[JSON cuboid outputs]
--- START ---

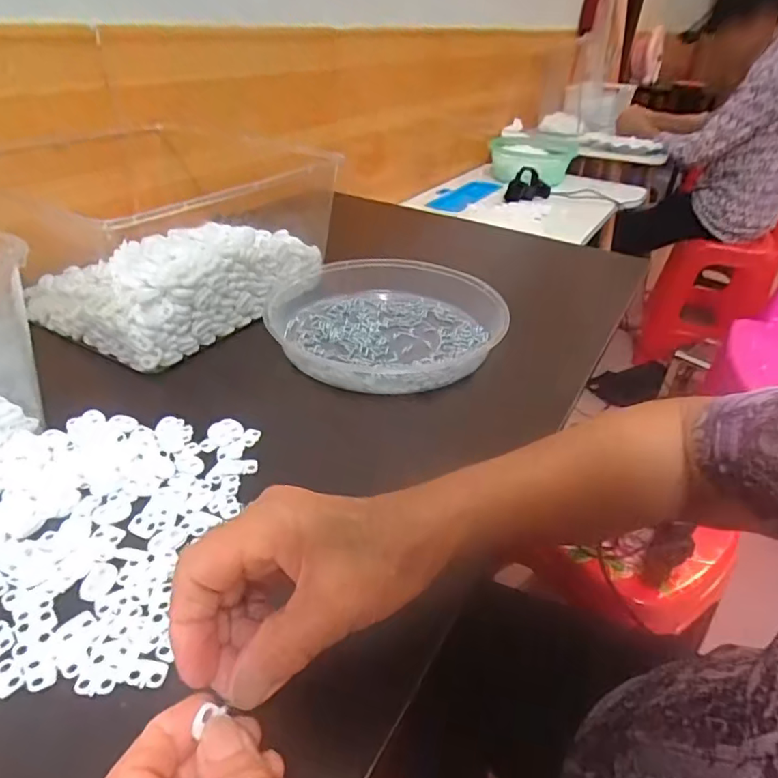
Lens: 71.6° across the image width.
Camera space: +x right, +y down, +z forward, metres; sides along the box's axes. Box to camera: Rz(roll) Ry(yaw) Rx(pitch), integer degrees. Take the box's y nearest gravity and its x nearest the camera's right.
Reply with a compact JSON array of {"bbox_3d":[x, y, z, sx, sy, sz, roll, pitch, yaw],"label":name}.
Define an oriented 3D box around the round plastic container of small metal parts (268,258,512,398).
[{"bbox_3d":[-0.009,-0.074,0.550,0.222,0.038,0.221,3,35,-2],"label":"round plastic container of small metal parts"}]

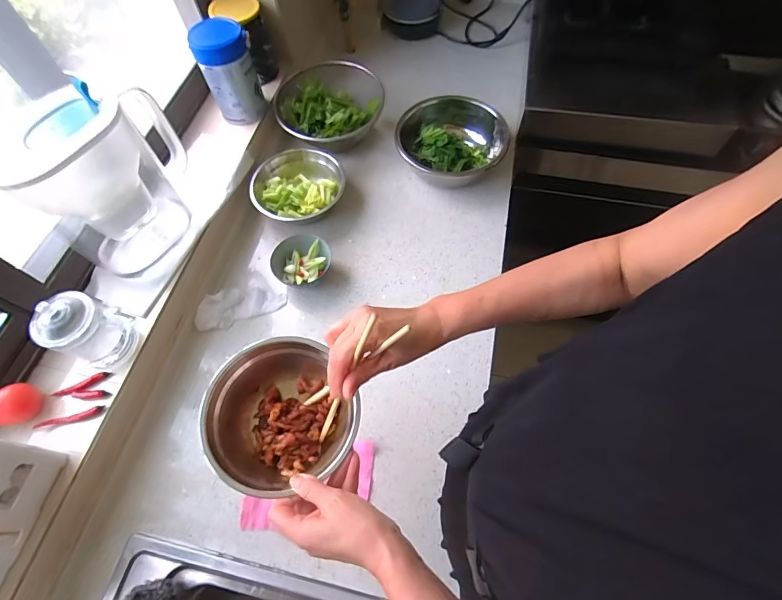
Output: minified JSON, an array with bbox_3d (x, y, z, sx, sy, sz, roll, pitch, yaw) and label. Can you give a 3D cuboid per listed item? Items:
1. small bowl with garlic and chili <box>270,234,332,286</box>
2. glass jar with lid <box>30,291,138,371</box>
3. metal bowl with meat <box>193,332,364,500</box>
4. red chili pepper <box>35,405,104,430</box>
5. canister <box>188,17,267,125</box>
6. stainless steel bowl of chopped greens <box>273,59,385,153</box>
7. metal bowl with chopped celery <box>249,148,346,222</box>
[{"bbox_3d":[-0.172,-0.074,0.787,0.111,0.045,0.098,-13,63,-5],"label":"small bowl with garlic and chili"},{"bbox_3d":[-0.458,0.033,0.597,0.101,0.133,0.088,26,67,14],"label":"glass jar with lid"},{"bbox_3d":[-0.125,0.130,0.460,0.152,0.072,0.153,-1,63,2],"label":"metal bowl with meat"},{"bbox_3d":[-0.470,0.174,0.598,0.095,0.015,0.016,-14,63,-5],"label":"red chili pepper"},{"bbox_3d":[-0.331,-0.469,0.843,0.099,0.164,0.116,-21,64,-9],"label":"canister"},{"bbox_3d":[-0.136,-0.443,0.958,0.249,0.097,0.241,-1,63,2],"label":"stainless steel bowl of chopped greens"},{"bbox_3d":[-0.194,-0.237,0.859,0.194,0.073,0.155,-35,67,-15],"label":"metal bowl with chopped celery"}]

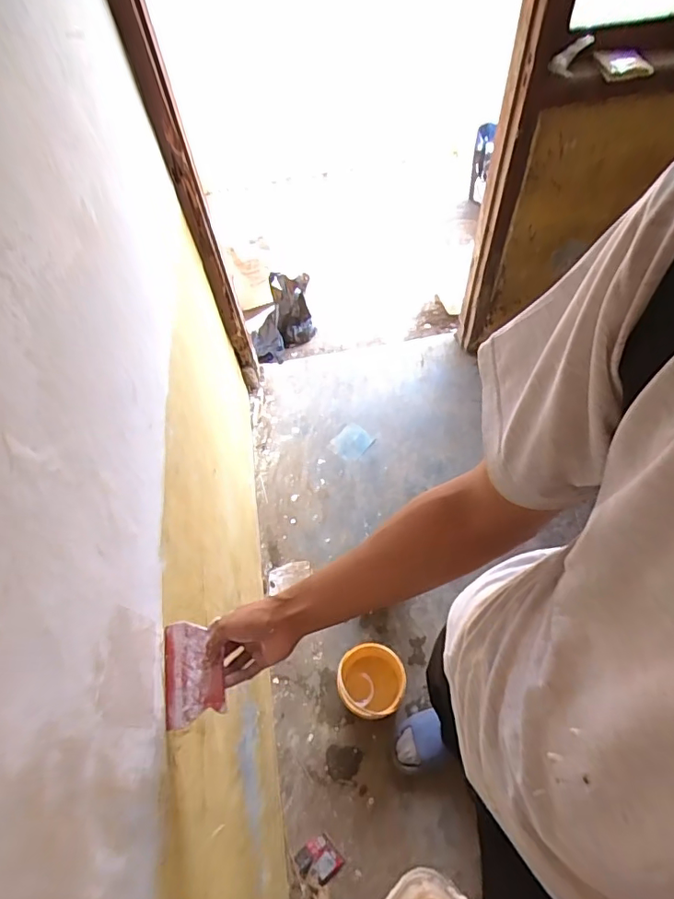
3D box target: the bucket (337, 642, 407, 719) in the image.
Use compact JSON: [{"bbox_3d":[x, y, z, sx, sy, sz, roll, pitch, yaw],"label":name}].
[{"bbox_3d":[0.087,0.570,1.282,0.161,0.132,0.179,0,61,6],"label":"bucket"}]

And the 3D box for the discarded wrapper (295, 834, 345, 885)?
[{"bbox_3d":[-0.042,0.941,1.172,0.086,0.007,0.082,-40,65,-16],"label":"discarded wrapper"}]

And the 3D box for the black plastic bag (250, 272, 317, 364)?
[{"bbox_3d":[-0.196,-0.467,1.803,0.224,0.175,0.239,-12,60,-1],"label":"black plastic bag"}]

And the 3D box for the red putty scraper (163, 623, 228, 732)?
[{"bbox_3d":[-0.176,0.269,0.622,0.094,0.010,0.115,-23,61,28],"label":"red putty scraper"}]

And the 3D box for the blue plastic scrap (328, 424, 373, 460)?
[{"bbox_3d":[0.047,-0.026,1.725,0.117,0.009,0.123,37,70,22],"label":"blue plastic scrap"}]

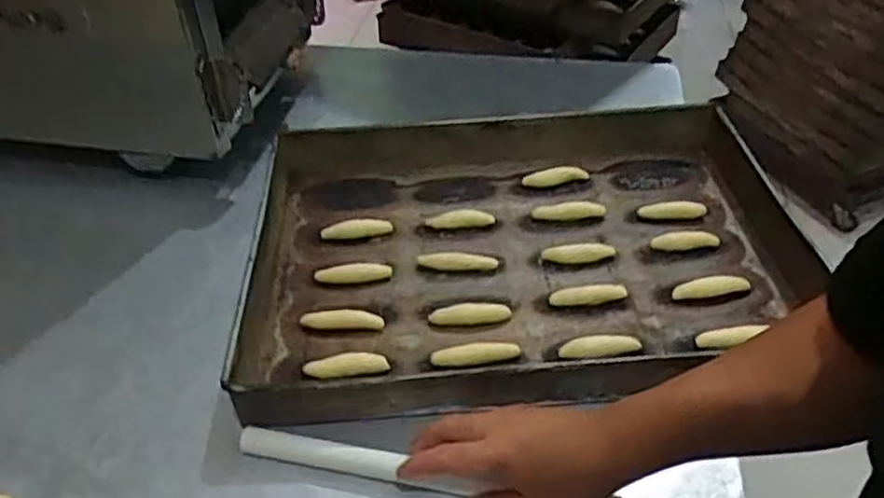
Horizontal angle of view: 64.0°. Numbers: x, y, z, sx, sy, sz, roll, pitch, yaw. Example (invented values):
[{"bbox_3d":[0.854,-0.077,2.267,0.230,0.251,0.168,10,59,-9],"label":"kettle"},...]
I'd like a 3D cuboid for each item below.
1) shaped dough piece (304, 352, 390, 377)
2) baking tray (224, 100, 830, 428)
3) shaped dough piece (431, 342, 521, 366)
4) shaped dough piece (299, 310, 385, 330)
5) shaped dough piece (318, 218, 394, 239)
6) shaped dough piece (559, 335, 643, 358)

--- END ---
--- START ---

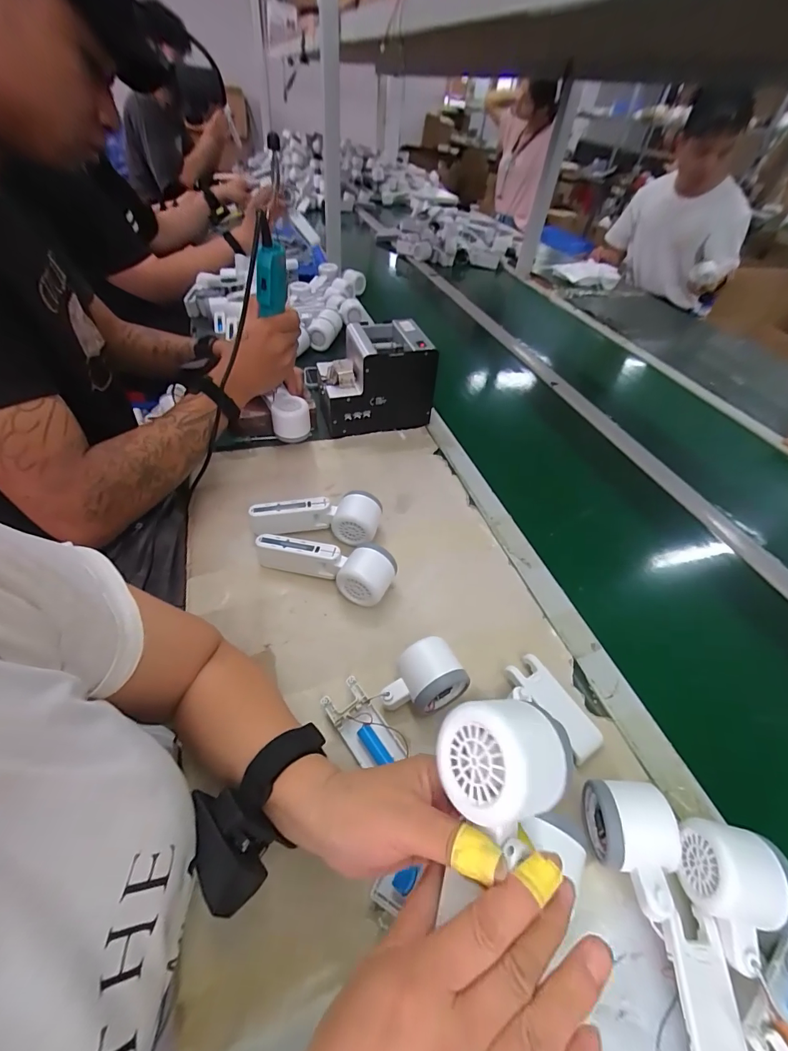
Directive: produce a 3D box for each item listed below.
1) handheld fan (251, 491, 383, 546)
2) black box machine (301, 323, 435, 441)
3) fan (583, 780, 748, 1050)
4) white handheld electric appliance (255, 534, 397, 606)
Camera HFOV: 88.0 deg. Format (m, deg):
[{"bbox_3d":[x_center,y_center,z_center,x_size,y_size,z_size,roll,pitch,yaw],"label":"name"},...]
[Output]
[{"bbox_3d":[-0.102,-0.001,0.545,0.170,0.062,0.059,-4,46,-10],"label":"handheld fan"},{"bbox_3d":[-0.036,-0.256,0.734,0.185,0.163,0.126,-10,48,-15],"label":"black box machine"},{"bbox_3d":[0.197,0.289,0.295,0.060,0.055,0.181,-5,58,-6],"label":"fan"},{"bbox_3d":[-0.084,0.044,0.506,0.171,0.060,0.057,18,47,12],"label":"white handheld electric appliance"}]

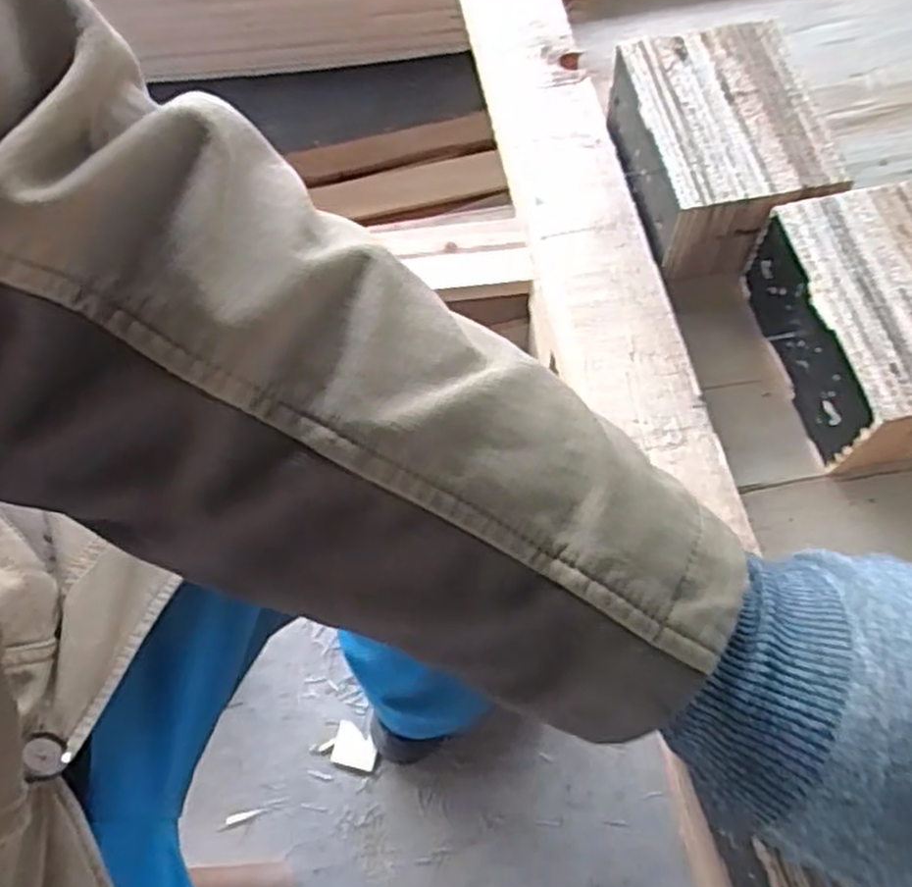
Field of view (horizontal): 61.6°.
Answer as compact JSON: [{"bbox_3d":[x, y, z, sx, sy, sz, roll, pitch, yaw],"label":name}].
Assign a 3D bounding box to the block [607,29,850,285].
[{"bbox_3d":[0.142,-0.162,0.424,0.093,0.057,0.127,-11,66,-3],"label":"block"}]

--- END ---
--- START ---

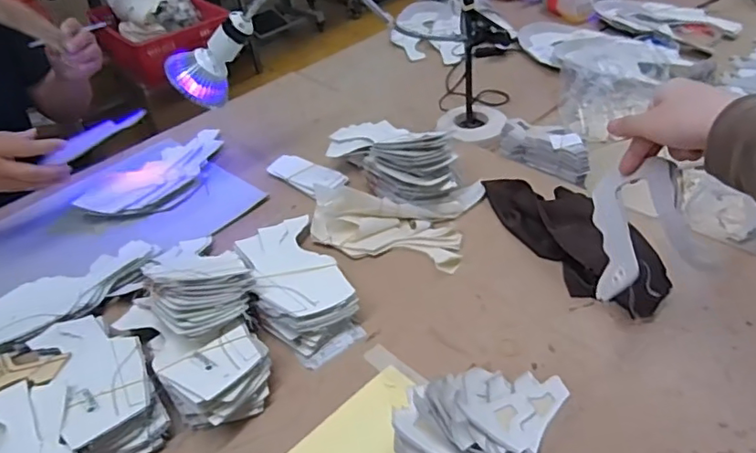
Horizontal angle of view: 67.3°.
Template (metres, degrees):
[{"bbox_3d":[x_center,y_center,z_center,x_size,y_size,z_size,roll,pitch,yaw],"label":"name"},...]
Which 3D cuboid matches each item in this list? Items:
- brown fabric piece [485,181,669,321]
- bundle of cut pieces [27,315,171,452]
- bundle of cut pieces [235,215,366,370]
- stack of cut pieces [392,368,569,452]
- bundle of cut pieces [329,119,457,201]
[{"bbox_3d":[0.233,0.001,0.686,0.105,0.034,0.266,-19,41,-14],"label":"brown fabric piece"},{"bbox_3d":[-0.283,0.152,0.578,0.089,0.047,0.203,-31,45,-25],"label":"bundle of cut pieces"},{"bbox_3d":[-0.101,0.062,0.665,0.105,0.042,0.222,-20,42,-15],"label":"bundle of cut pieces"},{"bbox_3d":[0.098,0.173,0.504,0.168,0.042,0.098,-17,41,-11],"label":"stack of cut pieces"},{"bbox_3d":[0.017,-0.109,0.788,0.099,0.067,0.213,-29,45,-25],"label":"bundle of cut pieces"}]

--- END ---

THE PROBLEM:
With the pictures omitted, copy the entries above exactly from the line containing "Lens: 71.6° across the image width." through the line containing "1. small bowl", both lines included.

RESULT BELOW:
Lens: 71.6° across the image width.
Camera space: +x right, +y down, +z forward, metres; sides along the box's axes. Box to camera: Rz(roll) Ry(yaw) Rx(pitch), integer degrees. Take the box's y nearest gravity and its x nearest the camera's right.
Reply with a compact JSON array of {"bbox_3d":[x, y, z, sx, sy, sz, roll, pitch, yaw],"label":name}.
Define an oriented 3D box around the round plastic container of small metal parts (268,258,512,398).
[{"bbox_3d":[-0.009,-0.074,0.550,0.222,0.038,0.221,3,35,-2],"label":"round plastic container of small metal parts"}]

Output: minified JSON, an array with bbox_3d (x, y, z, sx, sy, sz, roll, pitch, yaw) and label. Can you give a 3D cuboid per listed item? Items:
1. small bowl with garlic and chili <box>270,234,332,286</box>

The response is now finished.